Credit: St. Louis American
She’Kinah and Rachael of St. Louis Story Stitchers relax and exhale at the Shaw Nature Reserve on Earth Day 2022.

ST. LOUIS — She’Kinah Taylor remembers the first time she saw the prairie. But mostly, she remembers not what she saw, but what she heard: a quiet totally unlike the noise of her St. Louis city neighborhood. 

She was in her late teens the first time she went to see a prairie—Shaw Nature Reserve—though that prairie had been sitting 30 minutes outside St. Louis city her entire life. 

“I stay in the city, and it’s loud,” Taylor said. “You hear horns, and everything. And I do have a lot of people in my family, and we’re all loud. So when we did go [to the prairie] just walking through it at night time, the quiet part…it was very peaceful. I was like, wow, it can be quiet like this? I like this.”

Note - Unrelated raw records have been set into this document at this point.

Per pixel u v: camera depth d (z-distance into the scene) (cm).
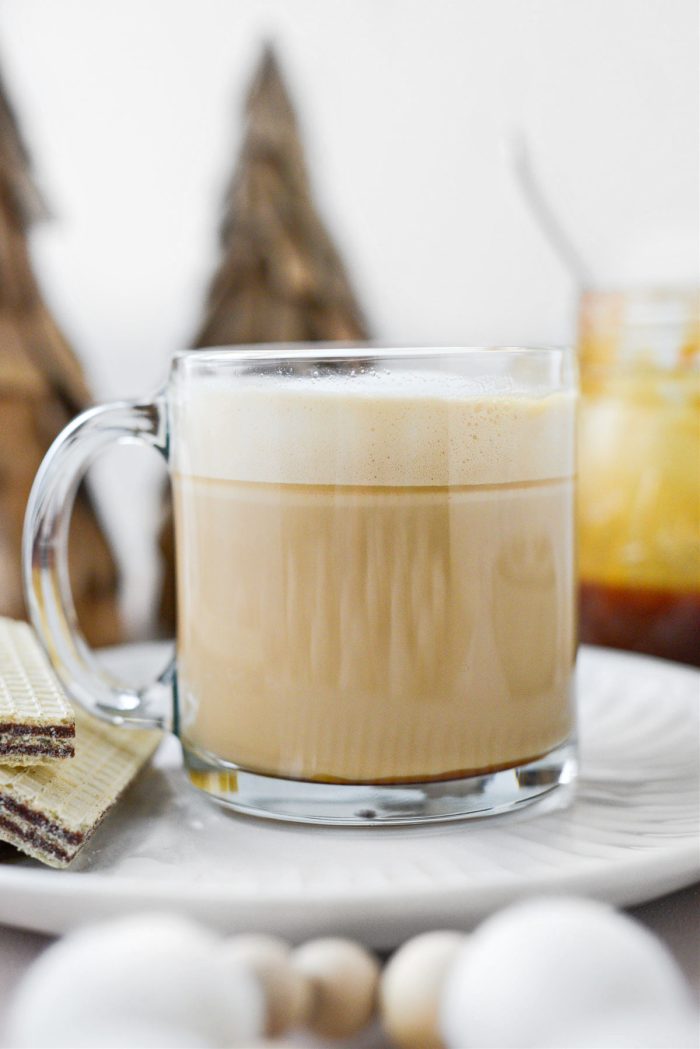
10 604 55
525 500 39
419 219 75
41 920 34
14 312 56
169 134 73
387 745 38
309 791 39
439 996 30
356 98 75
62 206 73
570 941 29
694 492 49
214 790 40
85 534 56
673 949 35
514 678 39
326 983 31
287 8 73
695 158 64
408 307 75
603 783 42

Taylor is a member of St. Louis Story Stitchers, a Black youth-led art and storytelling organization that over the past six years has been working on a project called Peace in the Prairie, in which young people reflect through song, dance, poetry and music on how a connection to the outdoors might help them—and the St. Louis community —heal from the long-term impacts of gun violence.  

On Earth Day, April 22, the Story Stitchers unveiled an hour long documentary art film addressing the intersections between the violence of urban life and the violence done to the planet via extractivism and unhealthy environmental management practices. In the film, images of buffalo grazing are juxtaposed with voice-overs telling the stories of murdered family members, fights after school that nearly turned violent, and first memories of gunshots. And the Story Stitchers sing about biodiversity and building a safer St. Louis over video of their peers breakdancing amid the tall grass.

Susan Colangelo, the founder of Story Stitchers, said the seeds of Peace in the Prairie emerged from her own childhood with a family that went camping frequently. She realized the young people she worked with didn’t have that experience—and many of them didn’t even make use of the city parks near them.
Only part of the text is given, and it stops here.